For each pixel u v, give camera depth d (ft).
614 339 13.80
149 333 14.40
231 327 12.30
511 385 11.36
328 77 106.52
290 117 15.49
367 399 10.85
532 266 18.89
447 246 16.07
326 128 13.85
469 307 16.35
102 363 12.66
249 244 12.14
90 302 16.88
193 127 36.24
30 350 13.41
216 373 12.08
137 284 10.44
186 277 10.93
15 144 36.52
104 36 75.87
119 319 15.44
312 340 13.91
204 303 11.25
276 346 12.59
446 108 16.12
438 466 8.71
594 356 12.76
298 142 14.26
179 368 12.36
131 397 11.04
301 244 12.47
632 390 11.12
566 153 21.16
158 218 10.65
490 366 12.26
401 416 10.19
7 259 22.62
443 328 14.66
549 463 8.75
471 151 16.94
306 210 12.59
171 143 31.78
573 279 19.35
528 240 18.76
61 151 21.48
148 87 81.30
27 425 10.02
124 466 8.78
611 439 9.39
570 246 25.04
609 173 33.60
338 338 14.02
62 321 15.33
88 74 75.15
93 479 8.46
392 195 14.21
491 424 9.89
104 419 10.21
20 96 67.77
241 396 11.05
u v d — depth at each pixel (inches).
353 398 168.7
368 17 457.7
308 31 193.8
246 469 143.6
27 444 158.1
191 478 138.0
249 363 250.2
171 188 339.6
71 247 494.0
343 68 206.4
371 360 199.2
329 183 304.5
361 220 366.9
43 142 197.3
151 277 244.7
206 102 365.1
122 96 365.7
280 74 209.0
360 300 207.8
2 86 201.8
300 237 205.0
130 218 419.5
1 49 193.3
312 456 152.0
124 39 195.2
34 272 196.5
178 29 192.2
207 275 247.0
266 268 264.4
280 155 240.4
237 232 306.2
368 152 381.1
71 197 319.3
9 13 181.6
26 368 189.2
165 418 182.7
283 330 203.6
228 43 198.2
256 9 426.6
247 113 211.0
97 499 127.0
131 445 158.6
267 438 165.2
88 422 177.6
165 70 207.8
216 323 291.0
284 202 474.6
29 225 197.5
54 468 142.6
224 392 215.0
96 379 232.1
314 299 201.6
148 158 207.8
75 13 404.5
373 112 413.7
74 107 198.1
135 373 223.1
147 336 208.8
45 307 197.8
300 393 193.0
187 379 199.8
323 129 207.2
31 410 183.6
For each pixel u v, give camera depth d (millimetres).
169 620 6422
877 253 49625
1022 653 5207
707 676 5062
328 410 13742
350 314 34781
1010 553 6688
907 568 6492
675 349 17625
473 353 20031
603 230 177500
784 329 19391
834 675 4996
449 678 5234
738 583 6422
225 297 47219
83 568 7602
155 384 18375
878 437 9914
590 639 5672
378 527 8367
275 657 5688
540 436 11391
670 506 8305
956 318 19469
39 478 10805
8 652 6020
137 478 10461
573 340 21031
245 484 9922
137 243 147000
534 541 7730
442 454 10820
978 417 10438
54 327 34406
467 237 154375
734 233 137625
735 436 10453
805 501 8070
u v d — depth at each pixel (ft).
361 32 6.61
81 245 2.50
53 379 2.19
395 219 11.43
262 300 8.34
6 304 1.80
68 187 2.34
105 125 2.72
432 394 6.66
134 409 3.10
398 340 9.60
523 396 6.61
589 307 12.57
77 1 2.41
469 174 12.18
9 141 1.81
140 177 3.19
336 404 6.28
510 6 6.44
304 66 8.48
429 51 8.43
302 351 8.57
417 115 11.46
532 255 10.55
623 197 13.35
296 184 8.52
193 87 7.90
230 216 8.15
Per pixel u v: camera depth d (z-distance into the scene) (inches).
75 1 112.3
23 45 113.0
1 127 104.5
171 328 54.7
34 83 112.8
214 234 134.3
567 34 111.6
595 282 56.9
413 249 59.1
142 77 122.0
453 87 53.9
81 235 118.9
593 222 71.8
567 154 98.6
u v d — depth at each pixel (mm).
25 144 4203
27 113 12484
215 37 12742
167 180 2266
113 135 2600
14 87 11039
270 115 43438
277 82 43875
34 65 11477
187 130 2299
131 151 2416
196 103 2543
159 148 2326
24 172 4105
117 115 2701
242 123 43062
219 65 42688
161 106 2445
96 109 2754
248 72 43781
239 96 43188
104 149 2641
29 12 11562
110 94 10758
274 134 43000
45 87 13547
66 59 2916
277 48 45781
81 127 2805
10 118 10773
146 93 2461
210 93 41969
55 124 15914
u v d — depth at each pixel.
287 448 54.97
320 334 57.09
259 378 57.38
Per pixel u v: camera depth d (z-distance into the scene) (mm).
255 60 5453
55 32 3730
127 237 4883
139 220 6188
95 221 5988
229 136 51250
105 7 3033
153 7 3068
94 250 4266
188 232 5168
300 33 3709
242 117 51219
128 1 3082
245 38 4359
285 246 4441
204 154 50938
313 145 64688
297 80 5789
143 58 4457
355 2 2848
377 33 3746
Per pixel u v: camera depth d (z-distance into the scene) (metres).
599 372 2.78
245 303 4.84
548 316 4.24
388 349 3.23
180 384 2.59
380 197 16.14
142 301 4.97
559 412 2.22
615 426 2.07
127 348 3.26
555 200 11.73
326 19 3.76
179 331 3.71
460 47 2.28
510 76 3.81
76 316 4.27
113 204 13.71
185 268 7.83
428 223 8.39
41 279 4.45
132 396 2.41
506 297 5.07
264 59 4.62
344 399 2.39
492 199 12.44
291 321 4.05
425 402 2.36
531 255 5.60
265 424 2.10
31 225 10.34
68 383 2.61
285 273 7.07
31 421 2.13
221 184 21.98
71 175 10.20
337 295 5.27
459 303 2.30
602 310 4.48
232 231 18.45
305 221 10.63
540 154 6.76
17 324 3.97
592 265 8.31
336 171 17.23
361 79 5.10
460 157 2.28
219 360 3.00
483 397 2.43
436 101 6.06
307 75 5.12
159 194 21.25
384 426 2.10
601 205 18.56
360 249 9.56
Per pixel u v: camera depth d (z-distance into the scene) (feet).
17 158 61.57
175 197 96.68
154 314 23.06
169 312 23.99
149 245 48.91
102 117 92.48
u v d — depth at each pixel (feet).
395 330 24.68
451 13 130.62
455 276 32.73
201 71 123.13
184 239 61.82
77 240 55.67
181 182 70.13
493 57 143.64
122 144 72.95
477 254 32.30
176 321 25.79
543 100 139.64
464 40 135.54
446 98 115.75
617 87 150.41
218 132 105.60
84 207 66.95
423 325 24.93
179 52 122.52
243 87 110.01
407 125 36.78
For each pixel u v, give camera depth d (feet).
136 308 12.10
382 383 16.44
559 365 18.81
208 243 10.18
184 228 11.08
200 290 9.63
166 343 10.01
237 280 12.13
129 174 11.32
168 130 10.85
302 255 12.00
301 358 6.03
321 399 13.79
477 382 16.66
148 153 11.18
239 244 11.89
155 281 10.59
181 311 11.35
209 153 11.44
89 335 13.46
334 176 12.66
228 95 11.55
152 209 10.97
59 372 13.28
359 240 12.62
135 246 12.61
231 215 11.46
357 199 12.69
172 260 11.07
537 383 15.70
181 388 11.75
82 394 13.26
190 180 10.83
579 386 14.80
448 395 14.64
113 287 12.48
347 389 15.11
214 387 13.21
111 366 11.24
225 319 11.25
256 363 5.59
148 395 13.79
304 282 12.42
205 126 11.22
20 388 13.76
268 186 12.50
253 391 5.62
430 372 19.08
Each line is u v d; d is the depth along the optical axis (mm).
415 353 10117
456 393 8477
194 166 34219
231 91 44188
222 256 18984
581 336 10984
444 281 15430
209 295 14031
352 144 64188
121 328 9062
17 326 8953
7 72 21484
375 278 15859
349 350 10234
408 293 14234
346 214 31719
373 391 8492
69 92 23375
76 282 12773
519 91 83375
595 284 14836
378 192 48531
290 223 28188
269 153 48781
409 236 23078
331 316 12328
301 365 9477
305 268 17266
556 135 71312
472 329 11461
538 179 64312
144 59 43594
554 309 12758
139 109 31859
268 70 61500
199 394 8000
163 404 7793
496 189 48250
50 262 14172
********************
WORK REQUEST: Proceeding from the line containing "102 117 92.48" through the line containing "256 363 5.59", transcribe the lines above exactly, both end lines included.

EXERCISE OUTPUT:
102 117 92.48
u v d — depth at each pixel (feet).
395 330 24.68
451 13 130.62
455 276 32.73
201 71 123.13
184 239 61.82
77 240 55.67
181 182 70.13
493 57 143.64
122 144 72.95
477 254 32.30
176 321 25.79
543 100 139.64
464 40 135.54
446 98 115.75
617 87 150.41
218 132 105.60
84 207 66.95
423 325 24.93
179 52 122.52
243 87 110.01
407 125 36.78
For each pixel u v, give camera depth d (feet).
136 308 12.10
382 383 16.44
559 365 18.81
208 243 10.18
184 228 11.08
200 290 9.63
166 343 10.01
237 280 12.13
129 174 11.32
168 130 10.85
302 255 12.00
301 358 6.03
321 399 13.79
477 382 16.66
148 153 11.18
239 244 11.89
155 281 10.59
181 311 11.35
209 153 11.44
89 335 13.46
334 176 12.66
228 95 11.55
152 209 10.97
59 372 13.28
359 240 12.62
135 246 12.61
231 215 11.46
357 199 12.69
172 260 11.07
537 383 15.70
181 388 11.75
82 394 13.26
190 180 10.83
579 386 14.80
448 395 14.64
113 287 12.48
347 389 15.11
214 387 13.21
111 366 11.24
225 319 11.25
256 363 5.59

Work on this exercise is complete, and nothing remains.